# Beer and Boredom!



## 6GRILLZNTN (Oct 30, 2018)

So I was enjoying a cold snack and staring at my smoker wondering what I haven’t smoked on it. It being backpacking season, instant potatoes are a great meal on the trail, so I thought why not smoke instant potatoes.   If it failed at least it was a cheap experiment. 
	

		
			
		

		
	











These turned out surprisingly good. Smoked at 150 for about two hours.
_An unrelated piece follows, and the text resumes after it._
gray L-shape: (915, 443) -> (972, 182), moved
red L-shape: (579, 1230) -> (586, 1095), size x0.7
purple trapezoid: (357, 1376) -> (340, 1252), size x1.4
Mixed in some butter flakes and they were nice and Smokey.  I’ll be taking these on my next backpacking trip.


----------



## SonnyE (Oct 30, 2018)

Ice Cold Beer is a Safety item for BBQing.
One MUST have Cold Beer immediately available in case a burn occurs.
Place the ice cold beer on the burned area.
If said Beer should happen to empty, replace with an additional Ice Cold Beer from the cooler.
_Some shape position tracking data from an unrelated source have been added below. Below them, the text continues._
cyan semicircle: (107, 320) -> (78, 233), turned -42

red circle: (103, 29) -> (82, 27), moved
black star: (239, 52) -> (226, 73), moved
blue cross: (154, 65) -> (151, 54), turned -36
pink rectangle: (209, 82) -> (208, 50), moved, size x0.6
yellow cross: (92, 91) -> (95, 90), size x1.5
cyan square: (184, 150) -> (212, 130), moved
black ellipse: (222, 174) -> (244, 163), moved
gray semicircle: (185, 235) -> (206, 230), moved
I don't care what you're smokin,
Beer is an essential Safety Item.
Quells the pain from the outside, and the inside.
Nothing else is as valuable around Ba-B-Queing and Smoking.
And it applies to Gals as well as Guys.

Have you smoked some salt and pepper?
Kind of an essential for your kit.
Remember, anytime there is heat, there needs to be Beer.
Safety First! ;)


----------



## gmc2003 (Oct 30, 2018)

Beer and boredom are a dangerous combination that gets the juices flowing. I've never tried instant potatoes, how are they? I would imagine smoking can only help the taste.

Point for sure.
Chris


----------



## Dafish13 (Oct 30, 2018)

5GRILLZNTN said:


> So I was enjoying a cold snack and staring at my smoker wondering what I haven’t smoked on it. It being backpacking season, instant potatoes are a great meal on the trail, so I thought why not smoke instant potatoes.   If it failed at least it was a cheap experiment.
> 
> 
> 
> ...



Have you ever visited the Walton's Meatgistics website - https://meatgistics.waltonsinc.com/category/32/will-it-bbq   They do videos on "Will it BBQ".  They smoke all kinds of crazy stuff.  BTW the butter flavor Idahoans ones are really good but I haven't smoked them.


----------



## SonnyE (Oct 30, 2018)

I think Grass would be good smoked. (Uhh, range grass. Not that whacky tobacky stuff)
As long as there is beer to wash it down...

If you like smoked flavor,
Smoked flavor goes everywhere. :rolleyes:


----------



## SmokinAl (Oct 31, 2018)

Cool idea!
I'll have to give it try!
Al


----------



## Will Smith (Apr 7, 2019)

good idea, I'll have a try!


----------